**REQUIREMENT**
Each line of the material should be output exactly as shown.

**RECORD SET**
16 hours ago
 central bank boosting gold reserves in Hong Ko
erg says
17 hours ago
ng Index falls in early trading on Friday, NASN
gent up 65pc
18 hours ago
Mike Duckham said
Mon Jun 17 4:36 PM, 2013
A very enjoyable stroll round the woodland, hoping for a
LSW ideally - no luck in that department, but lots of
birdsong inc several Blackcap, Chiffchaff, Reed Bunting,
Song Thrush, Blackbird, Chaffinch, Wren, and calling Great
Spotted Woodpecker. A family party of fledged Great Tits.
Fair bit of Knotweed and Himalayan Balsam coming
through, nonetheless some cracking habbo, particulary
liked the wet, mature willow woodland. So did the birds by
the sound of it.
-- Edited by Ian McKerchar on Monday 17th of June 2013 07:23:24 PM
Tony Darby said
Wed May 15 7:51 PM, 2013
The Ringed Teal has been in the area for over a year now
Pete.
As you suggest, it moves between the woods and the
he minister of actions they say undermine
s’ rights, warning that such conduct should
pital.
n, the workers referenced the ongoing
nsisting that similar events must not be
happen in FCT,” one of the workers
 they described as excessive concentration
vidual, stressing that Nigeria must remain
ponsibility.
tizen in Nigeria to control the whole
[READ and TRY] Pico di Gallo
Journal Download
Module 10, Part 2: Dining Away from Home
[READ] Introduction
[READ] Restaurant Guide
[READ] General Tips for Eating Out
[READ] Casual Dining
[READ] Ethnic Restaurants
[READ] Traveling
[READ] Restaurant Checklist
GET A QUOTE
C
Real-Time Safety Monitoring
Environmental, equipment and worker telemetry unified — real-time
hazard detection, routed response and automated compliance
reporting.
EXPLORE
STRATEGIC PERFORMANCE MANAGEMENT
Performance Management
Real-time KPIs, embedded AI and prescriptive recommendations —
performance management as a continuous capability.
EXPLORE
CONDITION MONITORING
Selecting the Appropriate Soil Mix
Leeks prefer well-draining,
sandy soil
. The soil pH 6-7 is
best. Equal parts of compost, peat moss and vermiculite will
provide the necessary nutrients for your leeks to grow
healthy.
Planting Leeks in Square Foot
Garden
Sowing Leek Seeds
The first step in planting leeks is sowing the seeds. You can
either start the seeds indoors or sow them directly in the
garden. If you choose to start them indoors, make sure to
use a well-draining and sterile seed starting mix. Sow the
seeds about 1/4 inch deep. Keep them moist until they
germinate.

**OUTPUT**
16 hours ago
 central bank boosting gold reserves in Hong Ko
erg says
17 hours ago
ng Index falls in early trading on Friday, NASN
gent up 65pc
18 hours ago
Mike Duckham said
Mon Jun 17 4:36 PM, 2013
A very enjoyable stroll round the woodland, hoping for a
LSW ideally - no luck in that department, but lots of
birdsong inc several Blackcap, Chiffchaff, Reed Bunting,
Song Thrush, Blackbird, Chaffinch, Wren, and calling Great
Spotted Woodpecker. A family party of fledged Great Tits.
Fair bit of Knotweed and Himalayan Balsam coming
through, nonetheless some cracking habbo, particulary
liked the wet, mature willow woodland. So did the birds by
the sound of it.
-- Edited by Ian McKerchar on Monday 17th of June 2013 07:23:24 PM
Tony Darby said
Wed May 15 7:51 PM, 2013
The Ringed Teal has been in the area for over a year now
Pete.
As you suggest, it moves between the woods and the
he minister of actions they say undermine
s’ rights, warning that such conduct should
pital.
n, the workers referenced the ongoing
nsisting that similar events must not be
happen in FCT,” one of the workers
 they described as excessive concentration
vidual, stressing that Nigeria must remain
ponsibility.
tizen in Nigeria to control the whole
[READ and TRY] Pico di Gallo
Journal Download
Module 10, Part 2: Dining Away from Home
[READ] Introduction
[READ] Restaurant Guide
[READ] General Tips for Eating Out
[READ] Casual Dining
[READ] Ethnic Restaurants
[READ] Traveling
[READ] Restaurant Checklist
GET A QUOTE
C
Real-Time Safety Monitoring
Environmental, equipment and worker telemetry unified — real-time
hazard detection, routed response and automated compliance
reporting.
EXPLORE
STRATEGIC PERFORMANCE MANAGEMENT
Performance Management
Real-time KPIs, embedded AI and prescriptive recommendations —
performance management as a continuous capability.
EXPLORE
CONDITION MONITORING
Selecting the Appropriate Soil Mix
Leeks prefer well-draining,
sandy soil
. The soil pH 6-7 is
best. Equal parts of compost, peat moss and vermiculite will
provide the necessary nutrients for your leeks to grow
healthy.
Planting Leeks in Square Foot
Garden
Sowing Leek Seeds
The first step in planting leeks is sowing the seeds. You can
either start the seeds indoors or sow them directly in the
garden. If you choose to start them indoors, make sure to
use a well-draining and sterile seed starting mix. Sow the
seeds about 1/4 inch deep. Keep them moist until they
germinate.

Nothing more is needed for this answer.